PROBLEM DETAILS: Show every line below that contains the string "create".
★ ★ ★ ★ ★
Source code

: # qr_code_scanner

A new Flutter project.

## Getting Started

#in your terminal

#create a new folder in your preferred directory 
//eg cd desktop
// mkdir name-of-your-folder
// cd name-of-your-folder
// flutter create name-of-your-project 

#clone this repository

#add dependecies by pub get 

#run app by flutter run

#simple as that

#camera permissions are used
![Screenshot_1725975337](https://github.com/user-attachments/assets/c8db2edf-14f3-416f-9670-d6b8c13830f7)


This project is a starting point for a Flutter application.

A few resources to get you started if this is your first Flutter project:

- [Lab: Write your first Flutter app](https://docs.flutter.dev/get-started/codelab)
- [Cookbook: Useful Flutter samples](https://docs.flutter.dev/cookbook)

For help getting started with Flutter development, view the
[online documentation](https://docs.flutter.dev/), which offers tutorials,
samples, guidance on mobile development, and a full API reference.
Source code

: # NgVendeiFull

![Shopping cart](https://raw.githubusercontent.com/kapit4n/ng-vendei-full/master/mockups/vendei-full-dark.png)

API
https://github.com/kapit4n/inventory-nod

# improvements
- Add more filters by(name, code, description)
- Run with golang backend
★ ★ ★ ★ ★
ANSWER FOR THE TASK:
#create a new folder in your preferred directory 
// flutter create name-of-your-project 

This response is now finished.